In the 1990s, NTA joined other state-owned stations in commercialising some aspects of news reporting by including festivals, social events, cultural and business activities in the news or as part of a news programme in return for the payment of a fee.

==21st Century programming==
As of 2013, mandatory network programming dominated the airtime of most local NTA stations. The local stations were offered a choice of a local broadcasting time from a specific time range.

During the daytime, magazine shows like A.M. Express, later renamed Good Morning Nigeria, aired for 2½ hours from 6:30 am to 9:00 am and from Monday to Friday, but other programs air once or twice every week. Network dramas like Super Story and Stand Up Nigeria were usually broadcast in the Tuesday and Thursday 8:00 pm slot. Notable sports programs include On the Pitch on Mondays.

NTA, which previously had some original children's programming, formed a partnership with Viacom to broadcast Nickelodeon's programmes during its 5-7 pm time slot for children and instructional television in 2013, the agreement also included content provided by MTV Base.

NTA also receives support from China, including the possibility of co-productions with Chinese state TV. Less frequently, its channels air content donated by Japan's JICA.

===Network News===
NTA's news mostly reports on government activities. The major news production is Network News, an hour-long news programme that airs from 9:00 pm Monday-Friday except on Wednesdays, when it is replaced with News Extra. Network News usually starts with news from the presidency, then news from the National Assembly, followed by ministries and state governments. Other news productions include News at 7 and Nationwide News at 4 pm. Investigative reporting and human stories are usually subordinate to covering government activities, with the exception of Newsline which airs on Sunday evenings. The 9 pm news programme has one of the network's highest advertising rates for 30-second ads. Paid news segments such as 'News of Special Interest' are inserted into network broadcast news such as Newsline or the 9 pm network news.

Other notable news productions include Panorama, One O' Clock Live, Inside the Senate, and You and Your Rep.

(Dataset items)
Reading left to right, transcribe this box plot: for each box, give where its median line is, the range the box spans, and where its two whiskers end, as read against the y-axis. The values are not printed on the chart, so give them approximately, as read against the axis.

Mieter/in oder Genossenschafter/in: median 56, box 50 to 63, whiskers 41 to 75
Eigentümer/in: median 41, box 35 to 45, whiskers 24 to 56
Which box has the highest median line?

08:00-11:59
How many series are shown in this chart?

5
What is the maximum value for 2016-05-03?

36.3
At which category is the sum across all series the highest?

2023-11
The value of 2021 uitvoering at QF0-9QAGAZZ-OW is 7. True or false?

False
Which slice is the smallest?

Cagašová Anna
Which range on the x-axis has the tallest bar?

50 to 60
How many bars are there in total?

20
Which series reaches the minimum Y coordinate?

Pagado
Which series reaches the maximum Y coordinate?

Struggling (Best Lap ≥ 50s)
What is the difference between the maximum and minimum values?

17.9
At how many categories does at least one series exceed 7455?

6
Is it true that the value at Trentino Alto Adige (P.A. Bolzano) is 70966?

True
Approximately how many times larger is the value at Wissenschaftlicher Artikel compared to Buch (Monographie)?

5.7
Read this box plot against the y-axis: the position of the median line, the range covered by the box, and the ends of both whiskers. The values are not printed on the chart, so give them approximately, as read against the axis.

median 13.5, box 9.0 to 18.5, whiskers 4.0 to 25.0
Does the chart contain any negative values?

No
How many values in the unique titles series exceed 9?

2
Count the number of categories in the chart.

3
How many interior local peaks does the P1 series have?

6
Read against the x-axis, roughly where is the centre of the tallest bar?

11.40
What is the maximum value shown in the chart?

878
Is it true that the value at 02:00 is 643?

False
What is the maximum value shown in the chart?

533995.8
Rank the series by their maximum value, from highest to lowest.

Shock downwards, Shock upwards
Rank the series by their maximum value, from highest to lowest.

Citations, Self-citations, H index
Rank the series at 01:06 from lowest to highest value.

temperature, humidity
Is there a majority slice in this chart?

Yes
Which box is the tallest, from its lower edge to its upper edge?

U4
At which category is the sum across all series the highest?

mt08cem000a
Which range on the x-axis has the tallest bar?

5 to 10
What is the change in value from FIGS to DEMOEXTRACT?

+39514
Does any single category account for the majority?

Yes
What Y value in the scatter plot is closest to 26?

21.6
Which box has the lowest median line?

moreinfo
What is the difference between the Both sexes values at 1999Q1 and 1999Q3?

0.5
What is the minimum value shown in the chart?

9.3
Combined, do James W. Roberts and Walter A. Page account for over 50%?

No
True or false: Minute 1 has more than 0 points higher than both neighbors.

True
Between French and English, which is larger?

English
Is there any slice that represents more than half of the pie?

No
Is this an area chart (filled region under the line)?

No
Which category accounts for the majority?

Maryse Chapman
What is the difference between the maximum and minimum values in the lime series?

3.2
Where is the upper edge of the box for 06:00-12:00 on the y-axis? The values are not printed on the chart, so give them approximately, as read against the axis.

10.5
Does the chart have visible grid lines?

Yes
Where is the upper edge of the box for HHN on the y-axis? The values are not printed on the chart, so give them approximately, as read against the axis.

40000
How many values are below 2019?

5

PROMPT 1
Translate this sentence from the NTA programming text into Spanish: "NTA also receives support from China, including the possibility of co-productions with Chinese state TV."
PROMPT 2
According to the NTA programming text, what program takes the place of Network News on Wednesdays?
PROMPT 3
Proceed with the text on NTA's programming, picking up after its final sentence.

RESPONSE AREA 1
NTA también recibe apoyo de China, incluida la posibilidad de coproducciones con la televisión estatal china.

RESPONSE AREA 2
News Extra.

RESPONSE AREA 3
===Imported Programmes===
====Former====
Animated
- The Adventures of Teddy Ruxpin
- The Adventures of the Little Prince
- Atom Ant
- Battle of the Planets
- The Bear, The Tiger and the Others
- Bertha
- Biker Mice from Mars
- Birdman and the Galaxy Trio
- Bright Sparks
- Captain Planet and the Planeteers
- Casper the Friendly Ghost
- Danger Mouse
- Dennis the Menace
- Dino-Riders
- DoDo, The Kid from Outer Space
- Dungeons & Dragons
- Fables of the Green Forest
- Groovie Goolies
- G-Force: Guardians of Space
- Harlem Globetrotters
- He-Man and the Masters of the Universe
- The Incredible Hulk
- Inspector Gadget
- Jimbo and the Jet-Set
- The Incredible Hulk
- Johnny Bravo
- King Rollo
- Little Wizards
- The Magic School Bus
- Muppet Babies
- The New Shmoo
- Ovide and the Gang
- Pigeon Street
- Pingu
- Pinky and the Brain
- Samurai Jack
- Samurai X
- Secret Squirrel
- SilverHawks
- Speed Racer
- Sport Billy
- SuperTed
- Teenage Mutant Ninja Turtles
- ThunderCats
- Thundersub
- Tom and Jerry
- Towser
- Victor & Hugo: Bunglers in Crime
- Voltron: Defender of the Universe

Children's Programmes
- 3-2-1 Contact
- Animal Kwackers
- The ChuckleHounds
- Fraggle Rock
- Power Rangers
- Rentaghost
- Sesame Street
- Terrahawks
- The Waterville Gang

Drama
- Charlie's Angels
- Doctor Who
- Tour of Duty

Comedy
- Mind Your Language
- The Muppet Show
- Sledge Hammer!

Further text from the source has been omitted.